May is Asian American and Pacific Islander (AAPI) Heritage month, a time to celebrate, honor and recognize the many cultures, histories, and contributions of the AAPI community. AAPI cultural recognitions and expressions have the power to connect children and families to positive childhood experiences. AAPI Heritage month reminds us all that HOPE is not one-size-fits-all framework in part because children and families can seek strength, support, and positive childhood experiences through their unique cultural heritage. Using an anti-racist and culturally resonant lens helps service providers take a strengths-based approach to promote access to positive childhood experiences.

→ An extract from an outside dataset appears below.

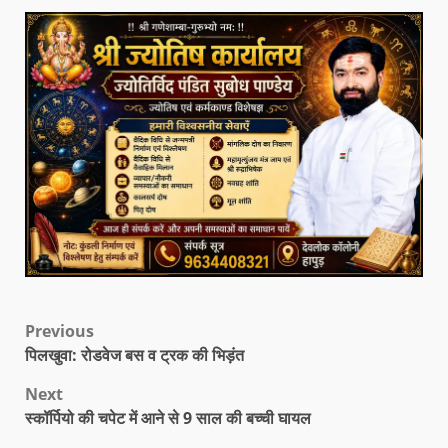
Previous
पिलखुवा: रोडवेज बस व ट्रक की भिड़ंत
Next
स्कॉर्पियो की चपेट में आने से 9 साल की बच्ची घायल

Last year, Tufts University School of Medicine (TUSM) funded the HOPE National Resource Center to create an online course for students during their Community Service Learning (CSL) experience in Boston’s Chinatown. The new course teaches students how to practice HOPE with an emphasis on the Boston Chinatown community specifically. Co-PIs Dr. Dina Burstein and Dr. Allison Stephens developed the course in collaboration with Dr. MyDzung Chu, (Director, ADAPT – Addressing Disparities in Asian Populations through Translational Research), Chien-Chi Huang (Former Executive Director, Asian Women for Health), Ben Hires (CEO, Boston Chinatown Neighborhood Center), and TUSM medical students.
Below is a documentary by Olivia Huang that illustrates how families in the Boston Chinatown community access PCEs and the Four Building blocks of HOPE. We learn through the eyes of five-year-old Gabriel, who attends kindergarten at the local Boston Chinatown Neighborhood Center (BCNC) and engages in the community with his family. Follow Gabriel throughout his day, and see how the Four Building Blocks of HOPE show up throughout his life and cultural experiences.
While we amplify AAPI heritage during May, we carry the celebration of AAPI heritage into the coming months, knowing that culture, race, and identities should be seen, and honored year-round.